The study found that in counties where at least 75 percent of the population was served by fluoridated water, children experienced less dental decay than children in counties with lower fluoridation coverage, regardless of their household income.
Additionally, the study discovered the protective benefit increased as household income decreased – water fluoridation produced greater dental health benefits in middle-income families than in high-income families, and even greater benefits for low-income families.
“Income-related disparities in dental decay have persisted for decades and efforts to reduce health disparities are at the forefront of national health goals,” said Sanders. “Water fluoridation is unique as a preventive strategy against decay in that it preferentially benefits children living in low income households.”
The nationally representative study included more than 11,000 children who received a dental examination in the National Health and Nutrition Examination Survey. Each child’s address was linked to the Center for Disease Control’s Water Fluoridation Reporting System to determine its county’s water fluoridation status.

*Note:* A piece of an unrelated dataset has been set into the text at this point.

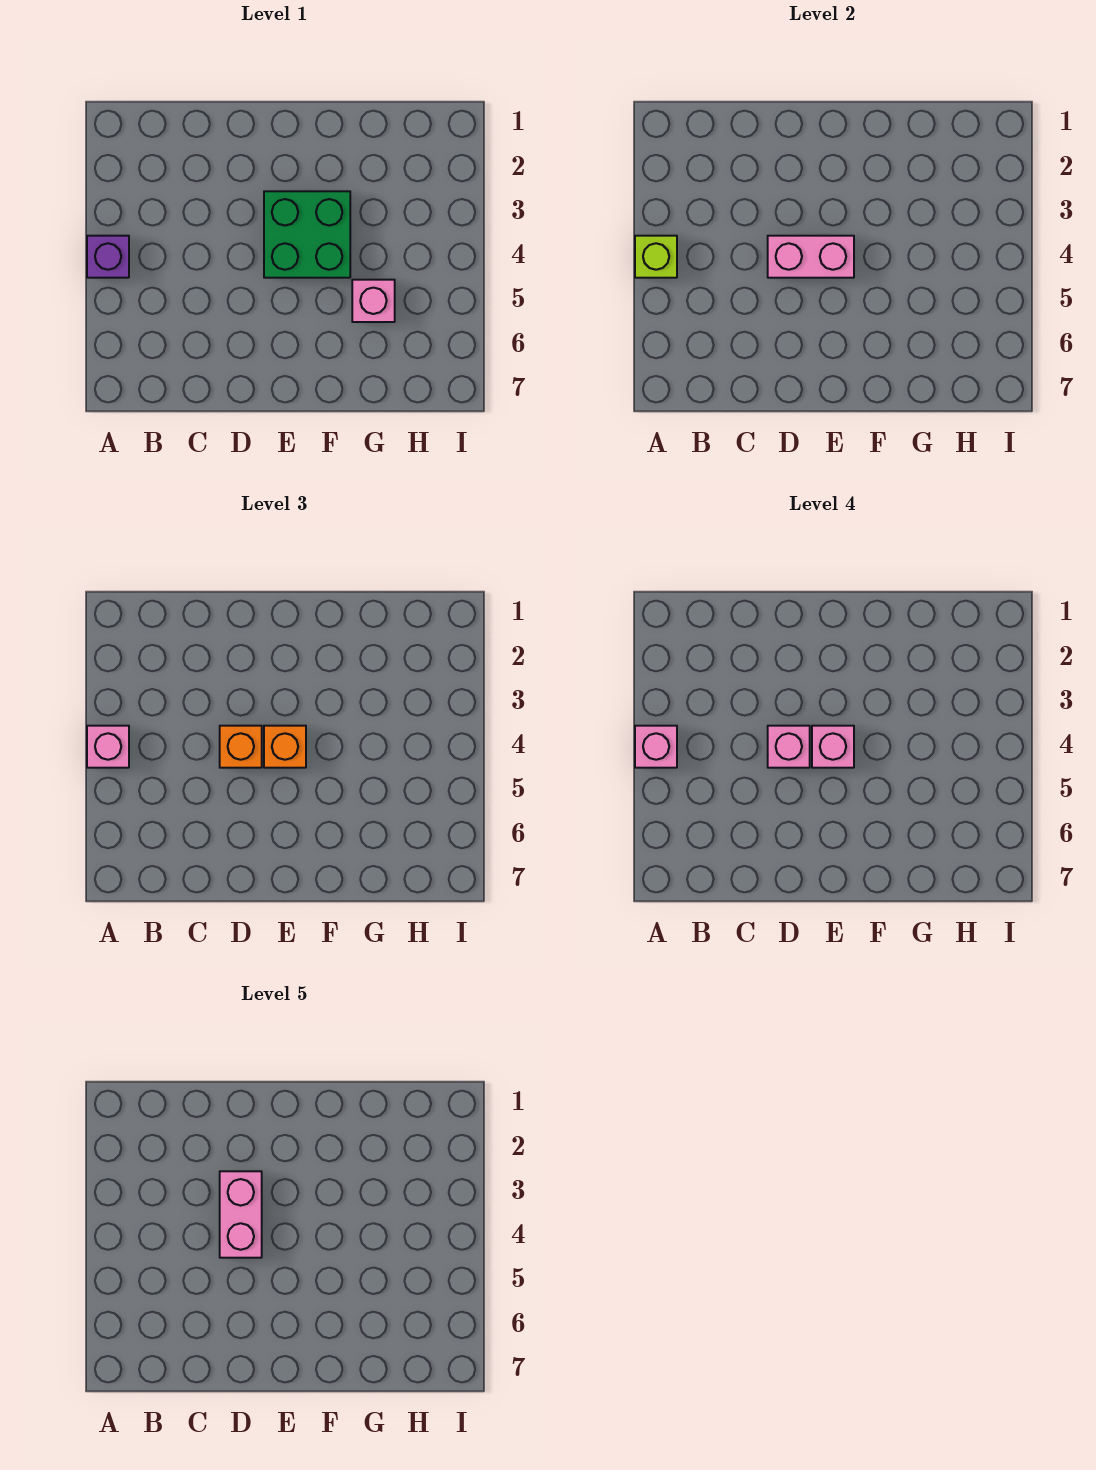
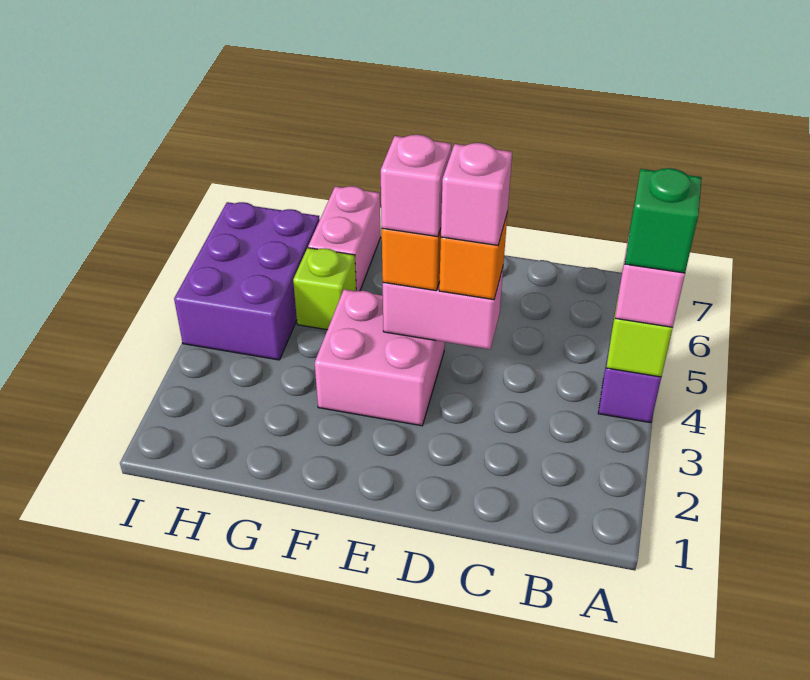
pink brick A4 level 4 -> green brick A4 level 4
pink brick D3:D4 level 5 -> pink brick G6:G7 level 1
green brick E3:F4 level 1 -> pink brick E3:F4 level 1
pink brick G5 level 1 -> lime brick G5 level 1
none -> purple brick H4:I6 level 1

Previous studies indicated greater rates of dental decay among children in low-income households compared to children in high-income households. The researchers investigated whether that disparity was lessened in fluoridated areas.
“Approximately 115 million Americans have drinking water that is not fluoridated,” said co-author, John W. Stamm Distinguished Professor, Gary Slade, BDSc, PhD. “The study’s findings provide support for efforts to expand coverage of fluoridation to the entire U.S. population.”
According to 2017 research in the Journal of the American Medical Association Pediatrics, the U.S. spent $26.9 billion on child and adolescent oral health in 2013, exceeding the combined spending on asthma, upper respiratory tract infections, other infectious disease and anxiety.
The Journal of the American Medical Association Pediatrics published this study in January 2019. Other authors of the study include were William B. Grider, PhD (US Census Bureau, Durham, North Carolina); William R. Maas, DDS, MPH (Dental Public Health Consultant, North Bethesda, Maryland); and John A. Curiel, MA (Odum Institute for Research in Social Science, Department of Political Science, UNC-CH).
This National Institutes of Health/National Institute of Dental and Craniofacial Research grant UH2DE025494 supported this study.